Who Pays When the System Lags

Powassan virus remains rare compared with Lyme disease, Dr. Jorge P. Parada, a medical advisor at the National Pest Management Association in Chicago, said, but he called its rapid transmission one of the most dangerous aspects. "Powassan can be transmitted in as little as 15 minutes after the infected tick bites, while Lyme disease usually requires a 36- to 48-hour attachment time for transmission," he said. That gap matters. It means ordinary people outdoors can get hit before they even know they’ve been exposed, while the institutions that manage public health are left reacting after the fact.

The virus is primarily transmitted to humans through the bite of an infected woodchuck tick or deer tick, and it is most prevalent from late spring through mid-fall, when tick populations peak and outdoor activity increases. The timing is brutal. The people most likely to be outside are the ones most likely to run into the problem.

A Deadly Pattern, Long Known

The virus can be traced back to a 1958 case involving a young boy on a farm. At the time of his death, Lincoln Byers, a 4-year-old living in Canada, had a condition medical professionals could not explain, the Boston Globe reported. Years later, researchers discovered a tick harboring the same virus on a dead squirrel, which provided an answer to the tragedy and pointed to a growing public health challenge. The story starts with a child, a farm, and a mystery that only got named after the damage was already done.

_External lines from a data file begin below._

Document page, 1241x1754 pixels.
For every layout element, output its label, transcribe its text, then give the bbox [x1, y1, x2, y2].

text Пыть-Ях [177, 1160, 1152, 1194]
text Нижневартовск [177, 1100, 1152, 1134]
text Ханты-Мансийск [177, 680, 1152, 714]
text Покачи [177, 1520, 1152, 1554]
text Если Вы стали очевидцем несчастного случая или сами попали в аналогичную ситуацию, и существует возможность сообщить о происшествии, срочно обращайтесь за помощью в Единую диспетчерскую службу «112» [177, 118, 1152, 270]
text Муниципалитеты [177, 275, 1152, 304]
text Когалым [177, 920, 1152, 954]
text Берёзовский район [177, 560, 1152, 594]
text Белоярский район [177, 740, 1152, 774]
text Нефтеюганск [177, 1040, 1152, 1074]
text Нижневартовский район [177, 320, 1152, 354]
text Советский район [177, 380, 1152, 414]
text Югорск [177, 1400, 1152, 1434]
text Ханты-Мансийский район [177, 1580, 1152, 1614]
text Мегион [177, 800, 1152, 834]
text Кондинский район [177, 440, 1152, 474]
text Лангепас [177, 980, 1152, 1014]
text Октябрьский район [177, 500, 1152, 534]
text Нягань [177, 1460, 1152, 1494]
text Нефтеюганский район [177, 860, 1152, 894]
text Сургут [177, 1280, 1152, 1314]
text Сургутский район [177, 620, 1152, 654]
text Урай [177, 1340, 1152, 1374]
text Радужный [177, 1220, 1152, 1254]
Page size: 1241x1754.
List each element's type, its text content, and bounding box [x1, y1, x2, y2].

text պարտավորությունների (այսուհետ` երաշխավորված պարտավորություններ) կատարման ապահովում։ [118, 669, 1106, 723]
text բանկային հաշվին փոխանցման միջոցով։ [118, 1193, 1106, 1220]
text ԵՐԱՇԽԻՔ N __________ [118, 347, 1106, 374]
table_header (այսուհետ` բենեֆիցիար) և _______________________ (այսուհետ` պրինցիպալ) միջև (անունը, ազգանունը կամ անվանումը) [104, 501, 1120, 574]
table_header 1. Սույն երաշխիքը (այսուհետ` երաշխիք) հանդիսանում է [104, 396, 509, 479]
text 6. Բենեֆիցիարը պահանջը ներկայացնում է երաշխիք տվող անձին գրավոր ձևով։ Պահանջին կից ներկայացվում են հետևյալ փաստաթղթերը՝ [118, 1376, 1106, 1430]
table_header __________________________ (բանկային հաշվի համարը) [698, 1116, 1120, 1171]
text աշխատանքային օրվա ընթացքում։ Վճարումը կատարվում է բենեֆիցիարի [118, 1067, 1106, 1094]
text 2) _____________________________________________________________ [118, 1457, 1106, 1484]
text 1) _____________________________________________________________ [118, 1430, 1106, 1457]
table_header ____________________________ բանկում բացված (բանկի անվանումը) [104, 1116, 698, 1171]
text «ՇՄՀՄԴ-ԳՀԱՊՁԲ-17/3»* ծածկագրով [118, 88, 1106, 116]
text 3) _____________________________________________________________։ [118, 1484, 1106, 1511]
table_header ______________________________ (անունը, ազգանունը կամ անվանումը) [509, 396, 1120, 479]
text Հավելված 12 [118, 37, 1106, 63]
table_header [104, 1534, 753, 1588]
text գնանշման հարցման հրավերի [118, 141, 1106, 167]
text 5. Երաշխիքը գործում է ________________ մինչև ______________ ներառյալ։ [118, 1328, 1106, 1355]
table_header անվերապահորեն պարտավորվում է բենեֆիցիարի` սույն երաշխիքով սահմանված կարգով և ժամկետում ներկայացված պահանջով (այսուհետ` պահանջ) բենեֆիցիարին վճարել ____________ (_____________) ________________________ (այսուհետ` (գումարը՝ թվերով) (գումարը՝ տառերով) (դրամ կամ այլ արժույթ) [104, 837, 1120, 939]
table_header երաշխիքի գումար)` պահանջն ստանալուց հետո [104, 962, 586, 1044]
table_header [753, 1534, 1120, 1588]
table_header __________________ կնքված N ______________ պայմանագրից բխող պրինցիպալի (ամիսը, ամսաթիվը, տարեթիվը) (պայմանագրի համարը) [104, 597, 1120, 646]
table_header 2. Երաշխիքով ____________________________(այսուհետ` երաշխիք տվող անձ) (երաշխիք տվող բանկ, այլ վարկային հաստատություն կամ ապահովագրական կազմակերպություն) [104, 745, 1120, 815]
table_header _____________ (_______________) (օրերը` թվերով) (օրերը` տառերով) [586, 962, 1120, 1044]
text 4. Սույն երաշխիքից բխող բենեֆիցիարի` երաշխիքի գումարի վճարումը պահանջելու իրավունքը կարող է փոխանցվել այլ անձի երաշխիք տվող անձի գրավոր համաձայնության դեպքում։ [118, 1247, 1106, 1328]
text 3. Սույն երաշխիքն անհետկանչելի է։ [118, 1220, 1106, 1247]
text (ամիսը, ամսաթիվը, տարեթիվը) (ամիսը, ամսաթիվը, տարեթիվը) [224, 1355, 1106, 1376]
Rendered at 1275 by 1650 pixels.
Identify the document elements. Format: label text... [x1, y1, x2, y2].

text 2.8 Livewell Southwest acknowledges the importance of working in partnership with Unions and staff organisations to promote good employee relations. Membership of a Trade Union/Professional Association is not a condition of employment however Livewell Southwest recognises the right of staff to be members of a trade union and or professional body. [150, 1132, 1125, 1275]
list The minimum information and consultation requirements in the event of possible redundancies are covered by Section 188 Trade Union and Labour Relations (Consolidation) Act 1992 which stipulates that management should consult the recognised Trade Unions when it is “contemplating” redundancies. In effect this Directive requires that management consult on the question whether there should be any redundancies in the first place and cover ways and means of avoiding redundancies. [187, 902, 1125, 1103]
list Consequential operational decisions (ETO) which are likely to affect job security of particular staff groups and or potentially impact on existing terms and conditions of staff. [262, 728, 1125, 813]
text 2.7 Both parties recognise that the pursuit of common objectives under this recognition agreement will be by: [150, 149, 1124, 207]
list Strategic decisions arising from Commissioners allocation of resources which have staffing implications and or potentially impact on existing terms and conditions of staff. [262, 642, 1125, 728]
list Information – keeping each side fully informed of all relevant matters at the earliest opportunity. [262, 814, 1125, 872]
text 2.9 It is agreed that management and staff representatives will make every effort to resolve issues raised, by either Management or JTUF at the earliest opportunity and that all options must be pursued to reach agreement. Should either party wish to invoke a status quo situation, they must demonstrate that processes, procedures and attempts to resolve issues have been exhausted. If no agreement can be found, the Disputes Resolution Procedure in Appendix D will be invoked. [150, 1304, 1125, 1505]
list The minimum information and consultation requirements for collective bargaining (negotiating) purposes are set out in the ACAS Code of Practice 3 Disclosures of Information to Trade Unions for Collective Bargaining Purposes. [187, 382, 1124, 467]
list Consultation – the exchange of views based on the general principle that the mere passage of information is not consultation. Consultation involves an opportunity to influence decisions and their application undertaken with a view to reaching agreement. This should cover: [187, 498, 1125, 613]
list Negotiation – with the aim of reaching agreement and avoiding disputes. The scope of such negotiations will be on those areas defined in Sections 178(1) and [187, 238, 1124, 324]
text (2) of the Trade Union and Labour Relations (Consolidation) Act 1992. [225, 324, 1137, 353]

Dr. Marc Siegel, senior medical analyst for Fox News, said the virus transmits significantly faster than Lyme disease. He said Powassan carries an incubation period of one to four weeks before symptoms appear. That delay can make the threat harder to spot, and easier for the system to miss until people are already sick.

What People Face Without a Cure

Initial symptoms include fever, headache, vomiting and weakness, though some infected people remain asymptomatic, according to the CDC. The virus can progress to severe neurological complications, including encephalitis, inflammation of the brain, and meningitis, inflammation of the spinal cord membranes. In severe cases, patients may experience confusion, loss of coordination, difficulty speaking and seizures, the CDC says.

About 10% of Powassan cases involving severe neurological disease are fatal, and many survivors experience long-term neurological issues. There are no specific medications or vaccines to treat or prevent Powassan virus, and clinical care is limited to supportive therapy such as intravenous fluids and respiratory support. That leaves people with the burden of surviving a disease the medical system can’t directly stop once it takes hold.

Experts say children, older adults and immunocompromised people are at the highest risk, though anyone can develop severe illness. The CDC’s numbers show the scale of the problem has already climbed to a record high, but the available response remains thin: supportive care after infection, and warnings that arrive after the ticks are already out there. The machinery of public health can count the cases. It can describe the symptoms. It can’t offer a cure, and it can’t undo the fact that the people most exposed are the ones left to carry the risk.